Second, the court must determine the reasonable hourly rate of compensation. A reasonable hourly rate accords with the prevailing rate in the relevant community, see id. (citing Blum v. Stenson, 465 U.S. 886, 895 (1984)), and is often based on average market rates of similarly situated lawyers based on comparable skill, experience, and reputation, id.; In re Rite Aid Corp. Sec. Litig., 396 F.3d 294, 305 (3d Cir. 2005) (as amended Feb. 25, 2005) ("[A] reasonable hourly billing rate for such services [is] based on the given geographical area, the nature of the services provided, and the experience of the attorneys"). To assist, the court may consider the relationship between the billed rate and the task performed. Ursic v. Bethlehem Mines, 719 F.2d 670, 677 (3d Cir. 1983) ("Nor do we approve the wasteful use of highly skilled and highly priced talent for matters easily delegable to non-professionals or less experienced associates. Routine tasks, if performed by senior partners in large firms, should not be billed at their usual rates.").

The court then multiplies the number of hours reasonably expended on the litigation by the reasonable hourly rate of compensation to determine the lodestar.

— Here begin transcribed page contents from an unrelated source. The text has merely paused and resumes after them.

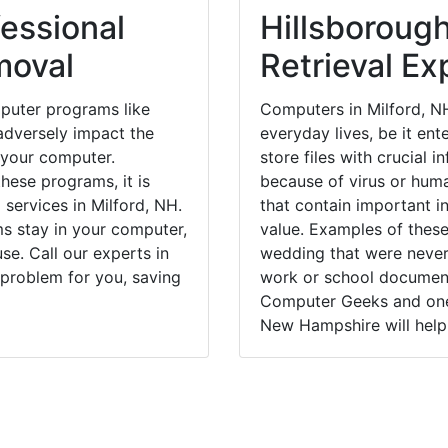
essional
Hillsboroug
moval
Retrieval Ex
puter programs like
Computers in Milford, N
dversely impact the
everyday lives, be it en
 your computer.
store files with crucial
hese programs, it is
because of virus or hum
 services in Milford, NH.
that contain important i
ms stay in your computer,
value. Examples of these
e. Call our experts in
wedding that were never 
 problem for you, saving
work or school documents
Computer Geeks and one 
New Hampshire will help 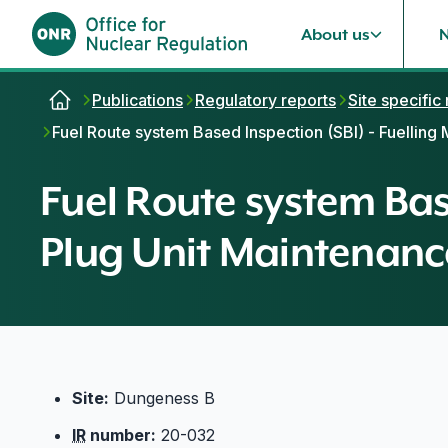
About us
Skip to content
Publications
Regulatory reports
Site specific
Fuel Route system Based Inspection (SBI) - Fuelling
Fuel Route system Bas
Plug Unit Maintenance
Site:
Dungeness B
IR
number:
20-032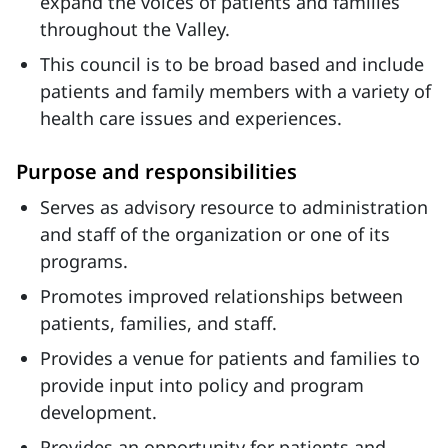
expand the voices of patients and families
throughout the Valley.
This council is to be broad based and include
patients and family members with a variety of
health care issues and experiences.
Purpose and responsibilities
Serves as advisory resource to administration
and staff of the organization or one of its
programs.
Promotes improved relationships between
patients, families, and staff.
Provides a venue for patients and families to
provide input into policy and program
development.
Provides an opportunity for patients and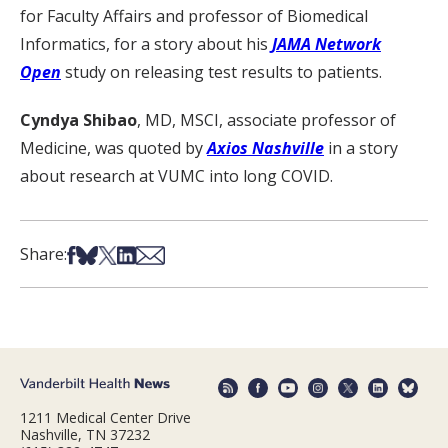
for Faculty Affairs and professor of Biomedical
Informatics, for a story about his
JAMA Network
Open
study on releasing test results to patients.
Cyndya Shibao
, MD, MSCI, associate professor of
Medicine, was quoted by
Axios Nashville
in a story
about research at VUMC into long COVID.
Share on Facebook
Share on Bsky
Share on X
Share on LinkedIn
Share via Email
Share:
1211 Medical Center Drive
Nashville, TN 37232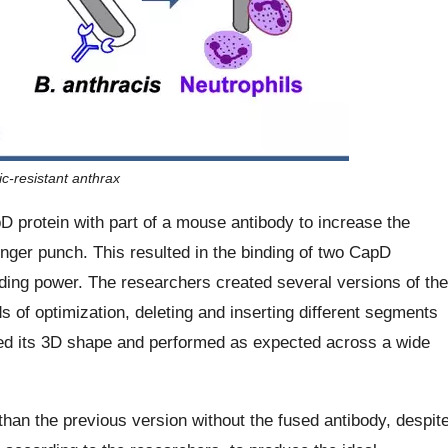
c-resistant anthrax
protein with part of a mouse antibody to increase the
onger punch. This resulted in the binding of two CapD
nding power. The researchers created several versions of the
f optimization, deleting and inserting different segments
ned its 3D shape and performed as expected across a wide
than the previous version without the fused antibody, despit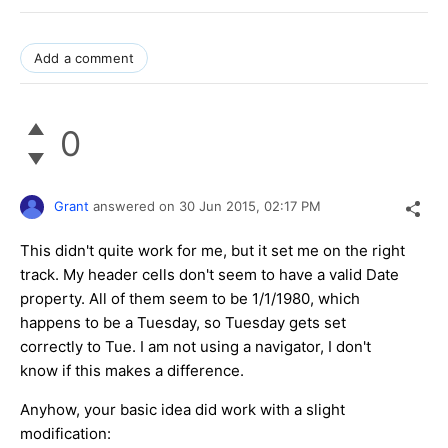
Add a comment
0
Grant
answered on
30 Jun 2015,
02:17 PM
This didn't quite work for me, but it set me on the right
track. My header cells don't seem to have a valid Date
property. All of them seem to be 1/1/1980, which
happens to be a Tuesday, so Tuesday gets set
correctly to Tue. I am not using a navigator, I don't
know if this makes a difference.
Anyhow, your basic idea did work with a slight
modification: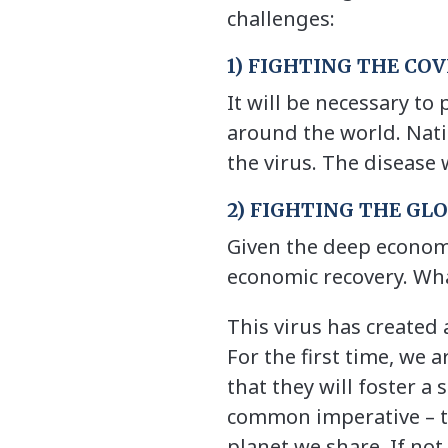
challenges:
1) FIGHTING THE CO
It will be necessary to
around the world. Natio
the virus. The disease 
2) FIGHTING THE GL
Given the deep economi
economic recovery. Wha
This virus has created
For the first time, we a
that they will foster a
common imperative – tha
planet we share. If no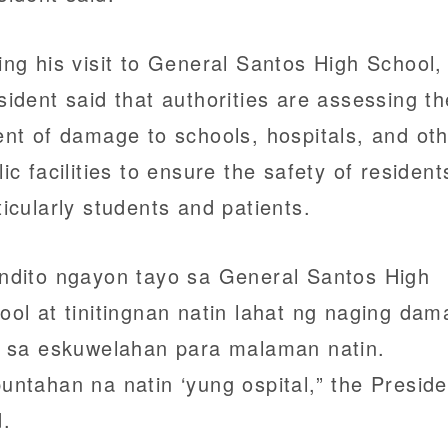
ing his visit to General Santos High School,
sident said that authorities are assessing th
ent of damage to schools, hospitals, and ot
lic facilities to ensure the safety of resident
ticularly students and patients.
ndito ngayon tayo sa General Santos High
ool at tinitingnan natin lahat ng naging da
o sa eskuwelahan para malaman natin.
untahan na natin ‘yung ospital,” the Preside
d.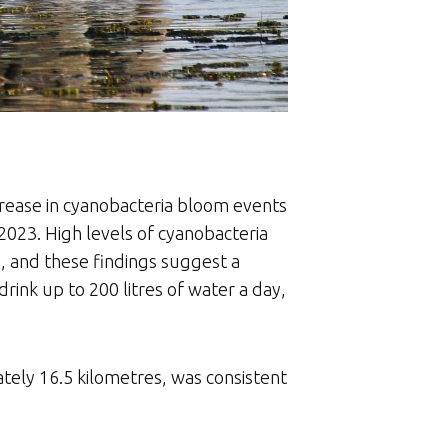
crease in cyanobacteria bloom events
023. High levels of cyanobacteria
s, and these findings suggest a
rink up to 200 litres of water a day,
tely 16.5 kilometres, was consistent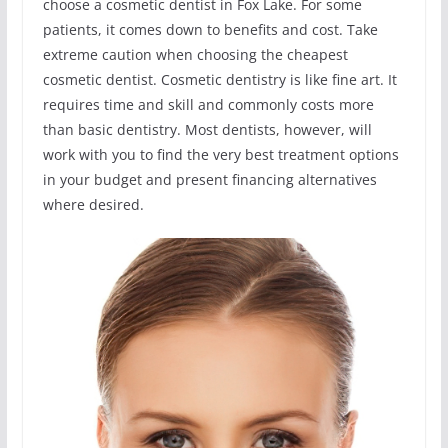
choose a cosmetic dentist in Fox Lake. For some
patients, it comes down to benefits and cost. Take
extreme caution when choosing the cheapest
cosmetic dentist. Cosmetic dentistry is like fine art. It
requires time and skill and commonly costs more
than basic dentistry. Most dentists, however, will
work with you to find the very best treatment options
in your budget and present financing alternatives
where desired.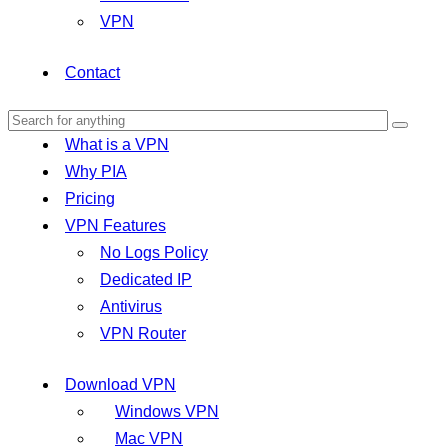
VPN
Contact
What is a VPN
Why PIA
Pricing
VPN Features
No Logs Policy
Dedicated IP
Antivirus
VPN Router
Download VPN
Windows VPN
Mac VPN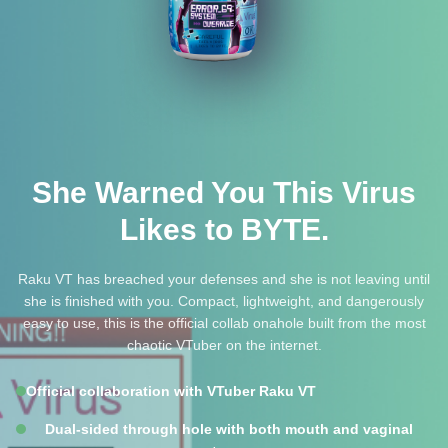
She Warned You This Virus
Likes to BYTE.
Raku VT has breached your defenses and she is not leaving until
she is finished with you. Compact, lightweight, and dangerously
easy to use, this is the official collab onahole built from the most
chaotic VTuber on the internet.
Official collaboration with VTuber Raku VT
Dual-sided through hole with both mouth and vaginal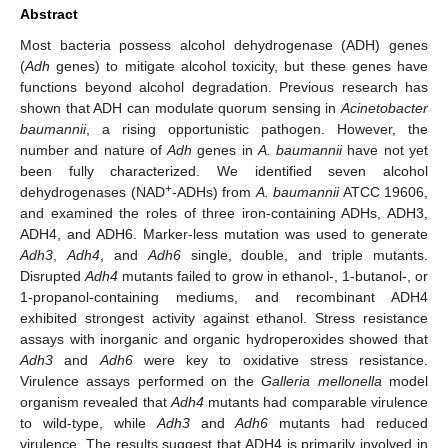
Abstract
Most bacteria possess alcohol dehydrogenase (ADH) genes
(
Adh
genes) to mitigate alcohol toxicity, but these genes have
functions beyond alcohol degradation. Previous research has
shown that ADH can modulate quorum sensing in
Acinetobacter
baumannii
, a rising opportunistic pathogen. However, the
number and nature of
Adh
genes in
A. baumannii
have not yet
been fully characterized. We identified seven alcohol
+
dehydrogenases (NAD
-ADHs) from
A. baumannii
ATCC 19606,
and examined the roles of three iron-containing ADHs, ADH3,
ADH4, and ADH6. Marker-less mutation was used to generate
Adh3
,
Adh4
, and
Adh6
single, double, and triple mutants.
Disrupted
Adh4
mutants failed to grow in ethanol-, 1-butanol-, or
1-propanol-containing mediums, and recombinant ADH4
exhibited strongest activity against ethanol. Stress resistance
assays with inorganic and organic hydroperoxides showed that
Adh3
and
Adh6
were key to oxidative stress resistance.
Virulence assays performed on the
Galleria mellonella
model
organism revealed that
Adh4
mutants had comparable virulence
to wild-type, while
Adh3
and
Adh6
mutants had reduced
virulence. The results suggest that ADH4 is primarily involved in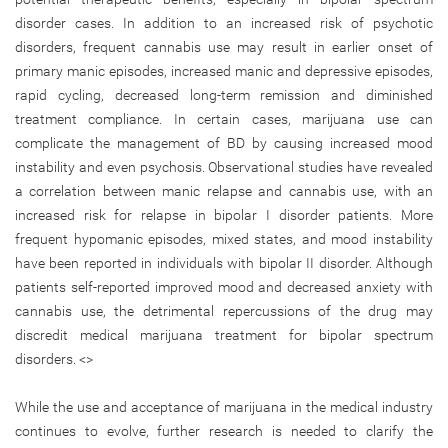
disorder cases. In addition to an increased risk of psychotic
disorders, frequent cannabis use may result in earlier onset of
primary manic episodes, increased manic and depressive episodes,
rapid cycling, decreased long-term remission and diminished
treatment compliance. In certain cases, marijuana use can
complicate the management of BD by causing increased mood
instability and even psychosis. Observational studies have revealed
a correlation between manic relapse and cannabis use, with an
increased risk for relapse in bipolar I disorder patients. More
frequent hypomanic episodes, mixed states, and mood instability
have been reported in individuals with bipolar II disorder. Although
patients self-reported improved mood and decreased anxiety with
cannabis use, the detrimental repercussions of the drug may
discredit medical marijuana treatment for bipolar spectrum
disorders. <>
While the use and acceptance of marijuana in the medical industry
continues to evolve, further research is needed to clarify the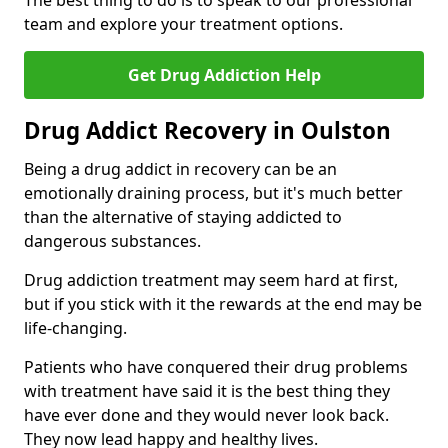
The best thing to do is to speak to our professional
team and explore your treatment options.
Get Drug Addiction Help
Drug Addict Recovery in Oulston
Being a drug addict in recovery can be an
emotionally draining process, but it's much better
than the alternative of staying addicted to
dangerous substances.
Drug addiction treatment may seem hard at first,
but if you stick with it the rewards at the end may be
life-changing.
Patients who have conquered their drug problems
with treatment have said it is the best thing they
have ever done and they would never look back.
They now lead happy and healthy lives.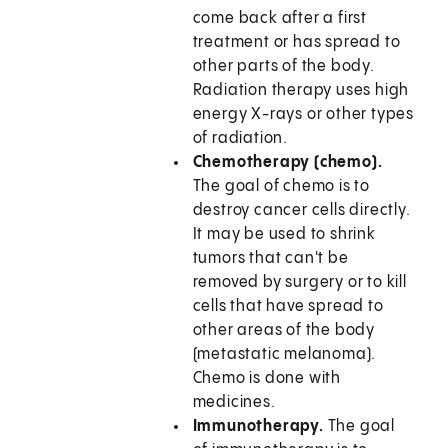
come back after a first
treatment or has spread to
other parts of the body.
Radiation therapy uses high
energy X-rays or other types
of radiation.
Chemotherapy (chemo).
The goal of chemo is to
destroy cancer cells directly.
It may be used to shrink
tumors that can't be
removed by surgery or to kill
cells that have spread to
other areas of the body
(metastatic melanoma).
Chemo is done with
medicines.
Immunotherapy.
The goal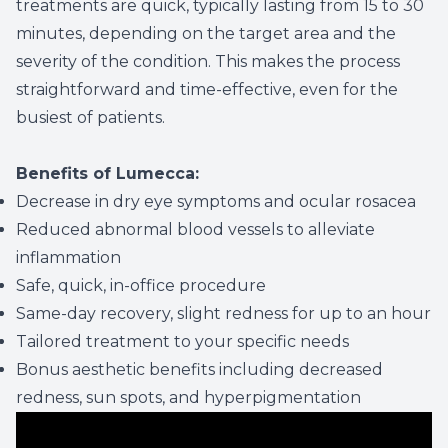
treatments are quick, typically lasting from 15 to 30
minutes, depending on the target area and the
severity of the condition. This makes the process
straightforward and time-effective, even for the
busiest of patients.
Benefits of Lumecca:
Decrease in dry eye symptoms and ocular rosacea
Reduced abnormal blood vessels to alleviate
inflammation
Safe, quick, in-office procedure
Same-day recovery, slight redness for up to an hour
Tailored treatment to your specific needs
Bonus aesthetic benefits including decreased
redness, sun spots, and hyperpigmentation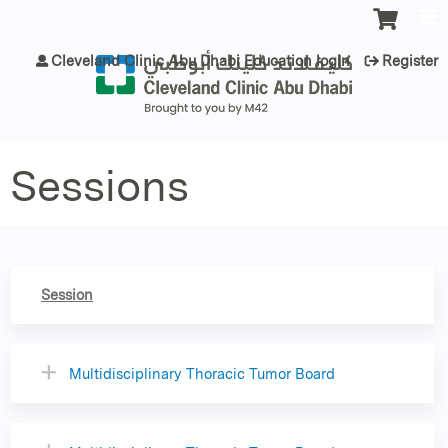
Jump to content
Cleveland Clinic Abu Dhabi Education login
Register
Sessions
Session
Multidisciplinary Thoracic Tumor Board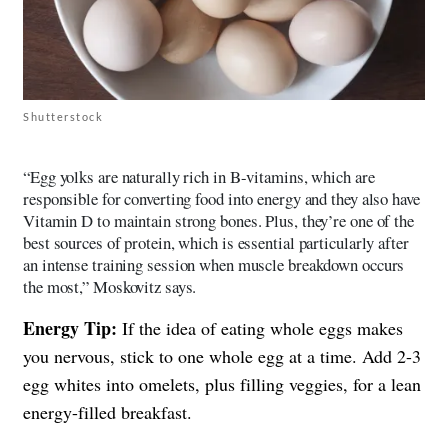
Shutterstock
“Egg yolks are naturally rich in B-vitamins, which are
responsible for converting food into energy and they also have
Vitamin D to maintain strong bones. Plus, they’re one of the
best sources of protein, which is essential particularly after
an intense training session when muscle breakdown occurs
the most,” Moskovitz says.
Energy Tip:
If the idea of eating whole eggs makes
you nervous, stick to one whole egg at a time. Add 2-3
egg whites into omelets, plus filling veggies, for a lean
energy-filled breakfast.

Rode, 892 F.2d at 1183 (citing Hensley, 461 U.S. at 433). "The lodestar is presumed to be the reasonable fee," but the court may, under its discretion, adjust the lodestar. Id. In such a determination, the court may consider:

the time and labor required, the novelty and difficulty of the questions involved, the skill requisite properly to conduct the cause, the customary charges of the bar for similar services, the amount involved in the controversy, the benefits resulting to the client from the services, and the contingency or certainty of the compensation.
Dorval v. Moe's Fresh Mkt., 2019 U.S. Dist. LEXIS 25724, at *5 (D.V.I. Jan. 29, 2019) (quoting Lucerne Inv. Co. v. Estate Belvedere, 411 F.2d 1205, 1207 (3d Cir. 1969)).

DISCUSSION

Plaintiffs request $17,700.00 in attorneys' fees and $12,184.30 in costs to Ms. Rohn for her services from March 22, 2012 to April 25, 2017; and $43,920.00 in attorneys' fees and $1,225.00 in costs to Mr. Russell for his services from July 25, 2017 to the present. (Mem. Supp. Mot. Attys' Fees at 10-11.) Plaintiffs make this request pursuant to both federal and territorial law: 29 U.S.C. § 216(b) of the FLSA and 5 V.I.C. § 541(b).

I. Applicable Laws

A. Section 216(b) of the FLSA

"For employees who have been wrongly denied overtime pay, the FLSA offers a private cause of action to recover the corpus of the unpaid compensation along with equivalent liquidated damages, costs, and attorney's fees." Thompson v. Real Estate Mortg. Network, 748 F.3d 142, 147-48 (3d Cir. 2014) (citing 29 U.S.C. § 216(b) (allowing "reasonable attorney's fee to be paid by the defendant, and costs of the action," for successful judgment)). Although § 216(b) is mandatory, the court has considerable discretion to reduce the requested fees and costs. See Mantz v. Steven Singer Jewelers, 100 F. App'x 78, 80-81 (3d Cir. 2004).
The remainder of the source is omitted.